ЗАДАНИЕ → Перепечатайте без изменений отрывок из текста о поэзии Брюсова: начните с места, где стоят слова «Но поэт редко», и остановитесь после слов «Кажет вывернутый лик.».

##### ТЕКСТ ДЛЯ ЧТЕНИЯ

Сжаты в душе и восторг, и печаль.

Есть и образы, точно расшитые лучезарными красочными шелками. Например:

Словно змеи, словно нити,

Вьются, путаются, рвутся

На волнах огни луны.

Или:

Желтым шелком, желтым шелком

По атласу голубому

Шьют невидимые руки.

К горизонту золотому

Ярко-пламенным осколком

Сходит солнце в час разлуки.

Но поэт редко пользуется пышностью красок, которыми владеет так мастерски. Вместо сверкающих эпитетов Брюсов обращается к эпитетам верным, простым, подмечающим характерную подробность изображаемого. Часто не краска, а рисунок образа поражает нас в поэзии Брюсова. Два обыденных слова в сочетании необыденном медленно и непреодолимо входят в душу.

Все — обман, все дышит ложью, —

В каждом зеркале двойник,

Выполняя волю Божью,

Кажет вывернутый лик.

Всегда поражает нас дар речи необычайной. У Брюсова еще больший дар: дар речи простой. Эта простота особенно пленяет нас в отделе «Правда Кумиров». Точно перед нами строгие образы, начертанные желтой и коричневой краской по черному фону древнегреческих ваз.

Воскресив в нас любовь к рифме, Брюсов первый воскрешает перед нами понимание интимной жизни строчки. Своеобразный ритм его размеров углубляется гениальным подбором не только самих слов, но и звуков в словах. Музыкальному ритму соответствует ритм мыслей и образов. Удивительно умеет Брюсов пользоваться параллелизмом слов и образов, в то же время чаруя слух и воображение прихотливым разнообразием в пределах однообразия данного параллелизма.

Мы не ждали, мы не знали,

Что вдвоем обречены.

Были чужды наши дали,

Были разны наши сны.

Стоит остановиться на приведенном четверостишии. Здесь особенно рельефны приемы Брюсова. Всякий другой утомил бы нас сплошным параллелизмом этих строк: 1) мы… мы; 2) повторение глаголов; 3) последние строки — сплошной параллелизм. Чтобы отчетливее пояснить нашу мысль, мы приведем те же строчки, но с маленьким изменением.

Мы не знали, мы не знали,

Что вдвоем обречены.

Были чужды наши дали,

Были чужды наши сны.

##########
##### ИЗВЛЕЧЕННЫЕ СВЕДЕНИЯ

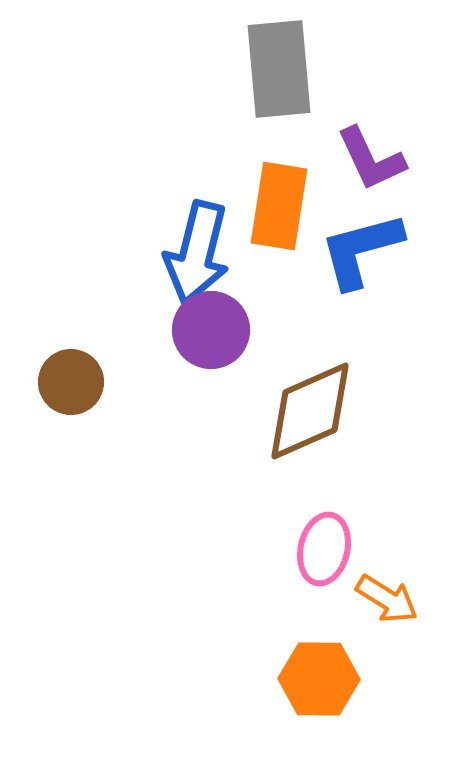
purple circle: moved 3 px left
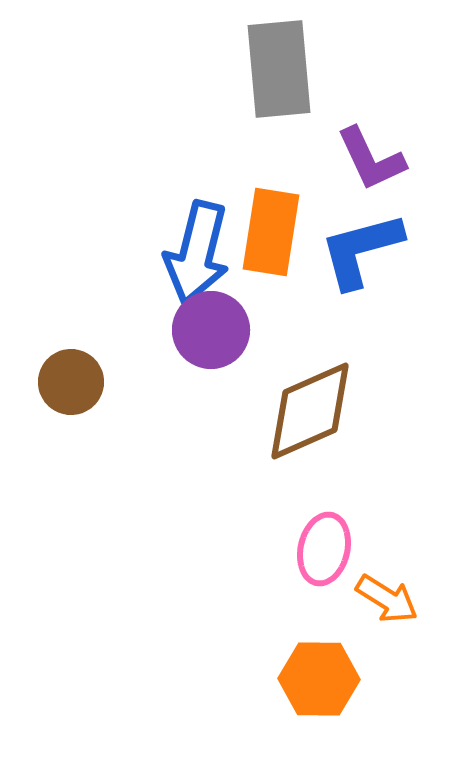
orange rectangle: moved 8 px left, 26 px down
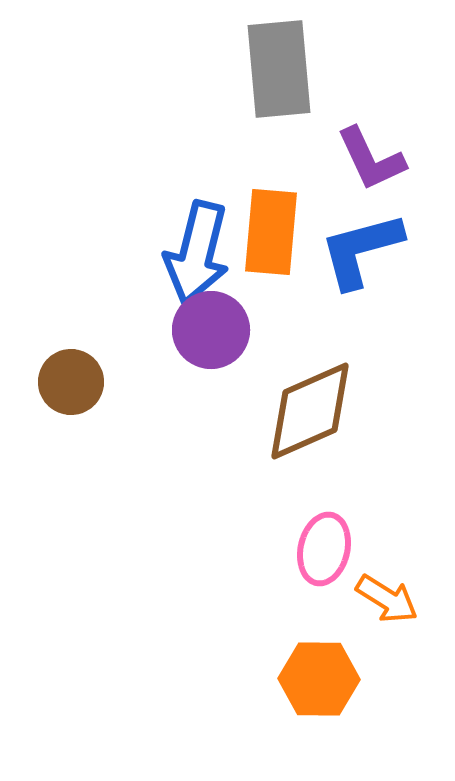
orange rectangle: rotated 4 degrees counterclockwise
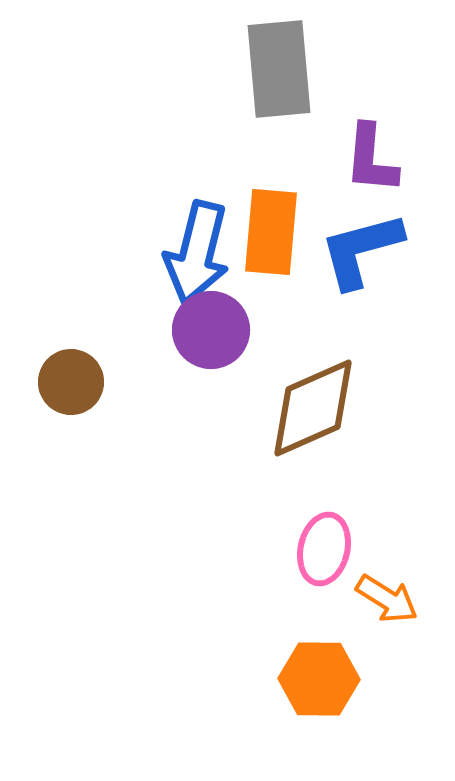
purple L-shape: rotated 30 degrees clockwise
brown diamond: moved 3 px right, 3 px up
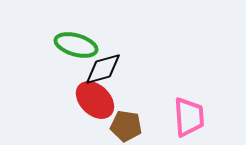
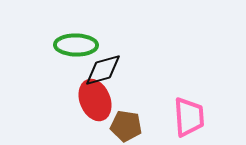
green ellipse: rotated 15 degrees counterclockwise
black diamond: moved 1 px down
red ellipse: rotated 24 degrees clockwise
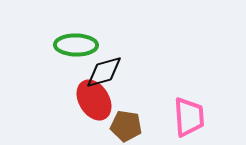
black diamond: moved 1 px right, 2 px down
red ellipse: moved 1 px left; rotated 9 degrees counterclockwise
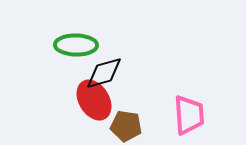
black diamond: moved 1 px down
pink trapezoid: moved 2 px up
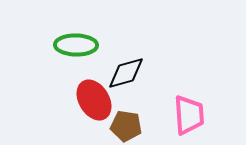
black diamond: moved 22 px right
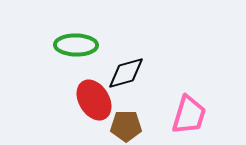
pink trapezoid: rotated 21 degrees clockwise
brown pentagon: rotated 8 degrees counterclockwise
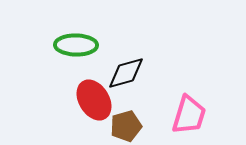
brown pentagon: rotated 16 degrees counterclockwise
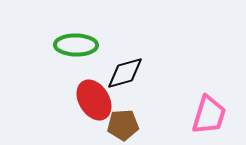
black diamond: moved 1 px left
pink trapezoid: moved 20 px right
brown pentagon: moved 3 px left, 1 px up; rotated 12 degrees clockwise
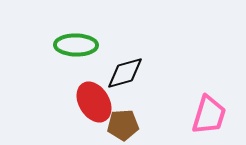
red ellipse: moved 2 px down
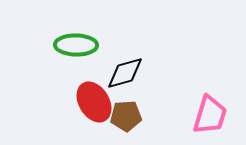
pink trapezoid: moved 1 px right
brown pentagon: moved 3 px right, 9 px up
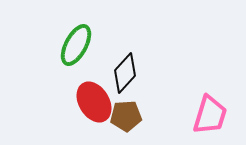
green ellipse: rotated 63 degrees counterclockwise
black diamond: rotated 33 degrees counterclockwise
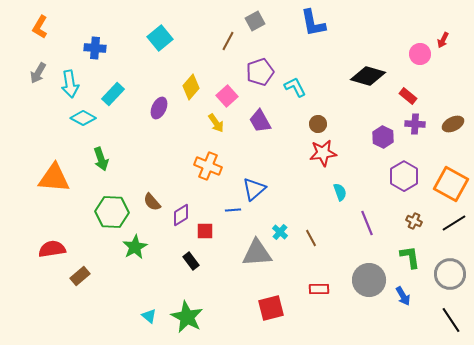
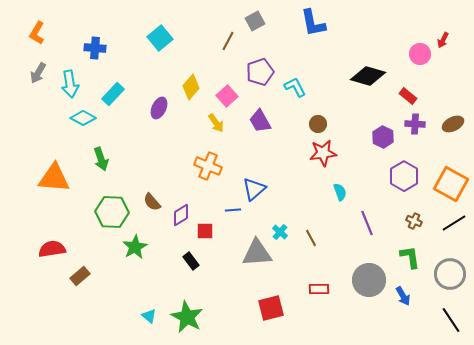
orange L-shape at (40, 27): moved 3 px left, 6 px down
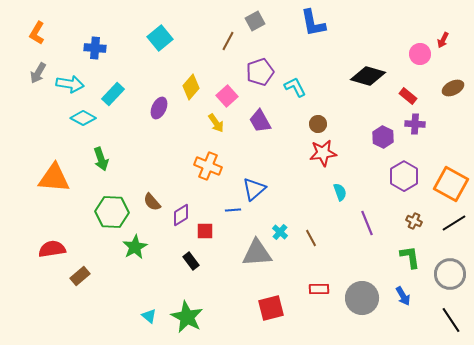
cyan arrow at (70, 84): rotated 72 degrees counterclockwise
brown ellipse at (453, 124): moved 36 px up
gray circle at (369, 280): moved 7 px left, 18 px down
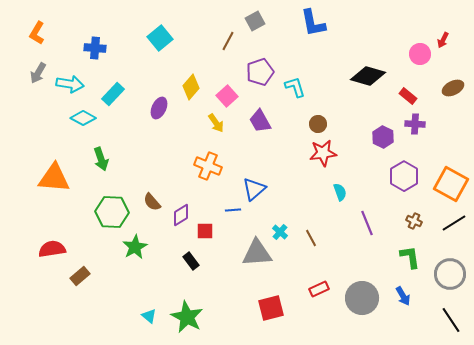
cyan L-shape at (295, 87): rotated 10 degrees clockwise
red rectangle at (319, 289): rotated 24 degrees counterclockwise
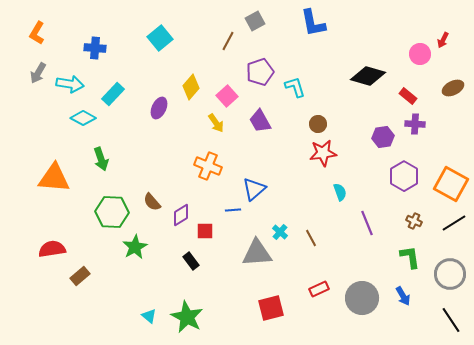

##########

РЕЗУЛЬТАТ →
Но поэт редко пользуется пышностью красок, которыми владеет так мастерски. Вместо сверкающих эпитетов Брюсов обращается к эпитетам верным, простым, подмечающим характерную подробность изображаемого. Часто не краска, а рисунок образа поражает нас в поэзии Брюсова. Два обыденных слова в сочетании необыденном медленно и непреодолимо входят в душу.

Все — обман, все дышит ложью, —

В каждом зеркале двойник,

Выполняя волю Божью,

Кажет вывернутый лик.